Post-Mortem: Partial outage on 2022-08-11

Andreas Bucksteeg - Last updated at August 08, 2022

Time to read: 1 min

Summary

Ory has ambitious goals for Ory Cloud, and we heavily invest in the reliability of our services. However, we suffered a partial outage of a subgroup of APIs that affected a small group of our users on 2022/08/11 from 09:00 to 19:00. The issue affected managing the Ory Cloud Project. All API calls/operations relevant to serving the customers of our customers were not impacted and were fully operational.

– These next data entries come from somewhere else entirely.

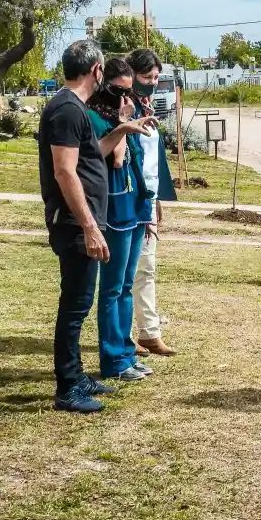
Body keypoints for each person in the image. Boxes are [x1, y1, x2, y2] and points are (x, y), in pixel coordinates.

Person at [38, 40, 156, 413]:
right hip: (75, 223)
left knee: (81, 303)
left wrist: (123, 129)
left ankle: (77, 375)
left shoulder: (75, 108)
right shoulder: (67, 110)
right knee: (74, 307)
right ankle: (67, 387)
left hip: (84, 220)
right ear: (96, 71)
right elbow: (64, 171)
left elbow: (96, 154)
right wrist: (89, 225)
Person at [86, 58, 154, 382]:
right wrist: (123, 126)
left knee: (127, 284)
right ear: (105, 86)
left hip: (134, 204)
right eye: (120, 91)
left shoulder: (126, 111)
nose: (126, 98)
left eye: (130, 91)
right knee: (112, 287)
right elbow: (114, 159)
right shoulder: (96, 117)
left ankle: (126, 352)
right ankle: (113, 359)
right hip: (114, 208)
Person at [128, 48, 178, 357]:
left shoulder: (146, 106)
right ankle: (127, 334)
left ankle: (149, 331)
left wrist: (158, 198)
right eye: (147, 77)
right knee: (130, 270)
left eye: (157, 77)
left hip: (149, 197)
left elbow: (154, 158)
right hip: (131, 198)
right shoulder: (123, 109)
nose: (153, 83)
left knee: (148, 267)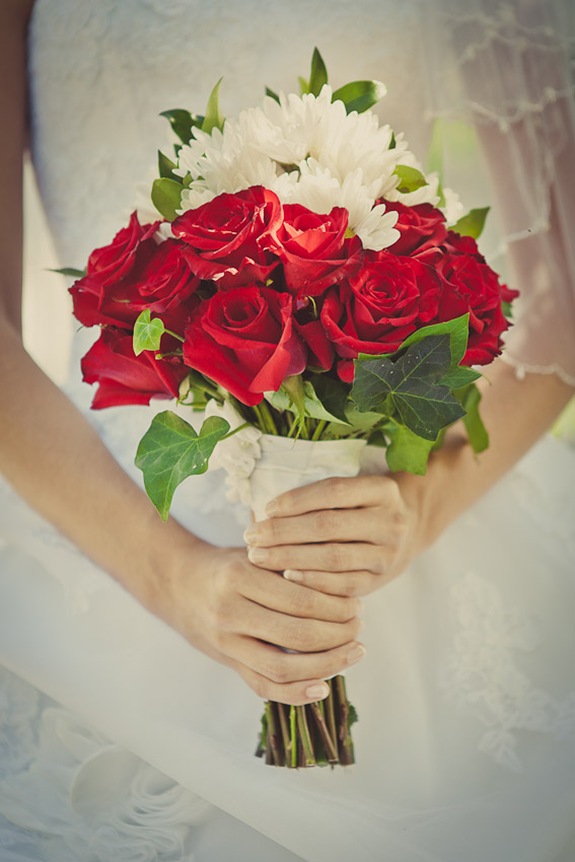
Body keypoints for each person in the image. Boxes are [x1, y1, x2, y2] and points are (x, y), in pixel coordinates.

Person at [0, 0, 574, 860]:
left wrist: (418, 509)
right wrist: (176, 581)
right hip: (110, 521)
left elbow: (562, 291)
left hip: (402, 520)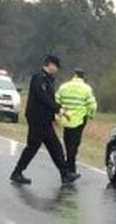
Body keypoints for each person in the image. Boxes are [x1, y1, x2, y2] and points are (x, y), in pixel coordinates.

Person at [10, 54, 75, 185]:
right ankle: (17, 172)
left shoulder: (48, 80)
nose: (56, 69)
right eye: (56, 66)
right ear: (49, 64)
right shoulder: (39, 78)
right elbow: (42, 97)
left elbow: (50, 100)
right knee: (33, 146)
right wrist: (58, 110)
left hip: (45, 119)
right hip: (37, 118)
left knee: (54, 146)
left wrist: (58, 110)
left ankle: (65, 174)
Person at [56, 68, 97, 177]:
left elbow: (56, 101)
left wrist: (60, 114)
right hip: (79, 120)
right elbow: (92, 106)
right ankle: (71, 168)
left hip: (66, 119)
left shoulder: (63, 86)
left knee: (67, 142)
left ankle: (68, 165)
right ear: (83, 78)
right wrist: (90, 115)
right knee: (74, 145)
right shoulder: (86, 89)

The issue was caused by the configuration of the Web Application Firewall (WAF) which was too restrictive. As a result, the request payload of certain API calls exceeded the configured limit of the WAF (ModSecurity). The search was prolonged as our Ingress Controller, which integrates with the WAF, didn't handle the error transparently and displayed http_response_code 200 for the failed requests. We filed a bug report with the Ingress vendor. Due to the limited effect of the outage, our monitoring picked up only sporadic data points about it, which prolonged the process of pinpointing the problem.

Timeline

[2022/08/11 09:00]
Users reported problems with accessing Ory Console.

[2022/08/11 09:30]
Investigation started. Since only two users reported the problem, we suspected that it is caused by the client's environment - browser extension, firewall, or network configuration. We were not able to reproduce it on our accounts.

[2022/08/11 15:40]
Another user reported the same problem and provided request details. That allowed to trigger the failing request on demand with curl. At this point, the investigation focused on the WAF and rate limiting.

[2022/08/11 19:20]
Issue mitigated by rolling out a hotfix to the production environment.

Remediations

We reconfigured our Web Application Firewall and modified monitoring rules to avoid this kind of issues in the future. We are in contact with our WAF vendor to verify if this class of potential problems can be mitigated to ensure that such an outage will not occur again.